Harlem Development-Apollo - news article
Oft-delayed Harlem development breathes new life
By Steve Cuozzo 
More than a decade since a dream was born for Harlem’s derelict Victoria Theater site, a new future at 233 W. 125th St. is really, truly, at hand.
The $178 million, mixed-use project atop the theater’s famous facade is expected to open by spring 2019. The 1917 Victoria served as a vaudeville house and later as a cinema until it closed in 1989. It’s been shuttered ever since — a blight on the block that’s home to the Apollo Theater and to a retail boom.
Now, “we have all our financing and permits in place,” said Exact Capital managing partner Craig Livingston. Exact Capital, which owns 30-odd Harlem and Bronx properties, is part of a joint-venture development team that includes the hotel-happy Lam Group and Danforth Development, a local firm led by Steven C. Williams.

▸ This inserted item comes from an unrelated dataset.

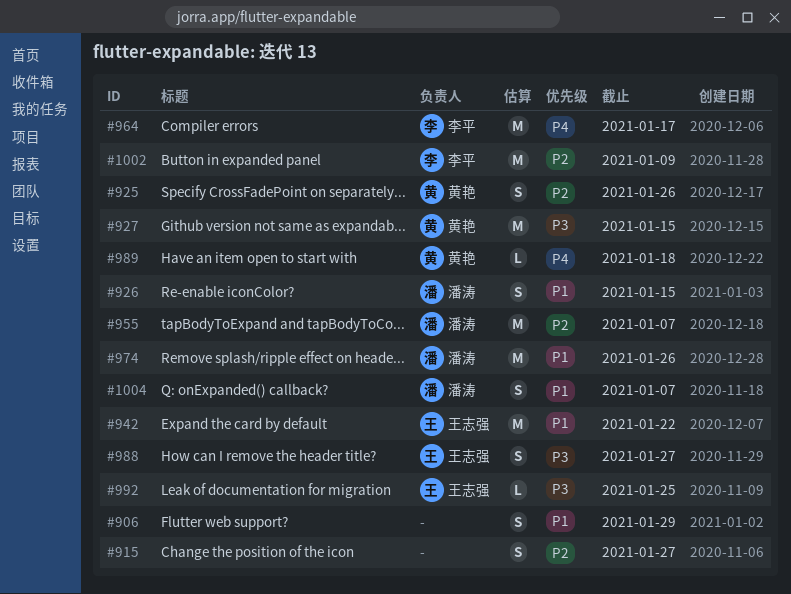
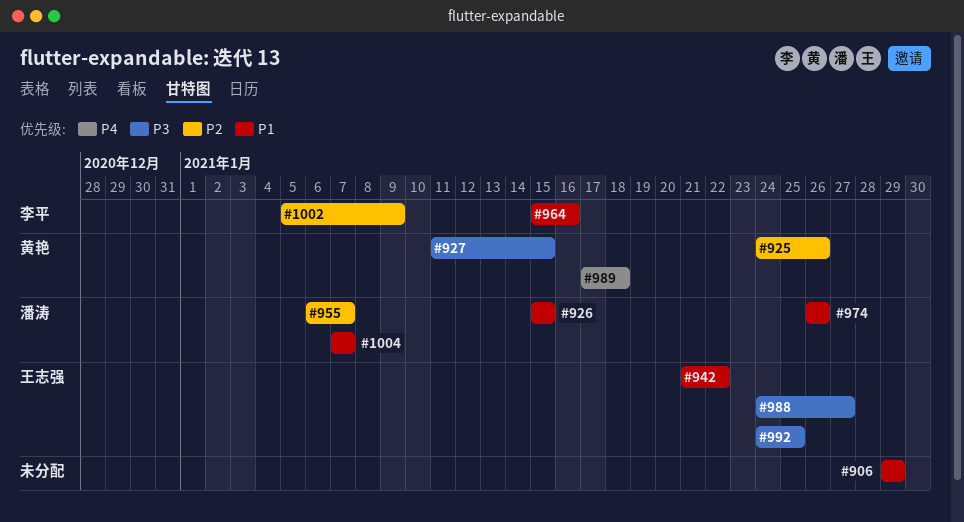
#915: present -> none
#964, priority: P4 -> P1
#964, due: Jan 17 -> Jan 16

Livingston and Jeff Lam, a son of Lam Group founder John Lam, sounded exultant that the 26-story tower between Adam Clayton Powell and Frederick Douglass boulevards is at last coming out of the ground. The 400,000-square-foot structure will have 191 mixed-income rental apartments; a 210-room Marriott Renaissance hotel; about 25,000 square feet of retail; and another 25,000 square feet of cultural and arts space.
It’s part of the “huge transformation happening on 125th Street,” Harlem’s historic main shopping drag, Livingston said. What Realty Check previously called a “whirlwind” includes Jeff Sutton’s Whole Foods-anchored retail building at Lenox Avenue; new developments soon on sites owned by the Durst Organization and Extell; and the planned enlargement of the Studio Museum in Harlem designed by architect David Adjaye.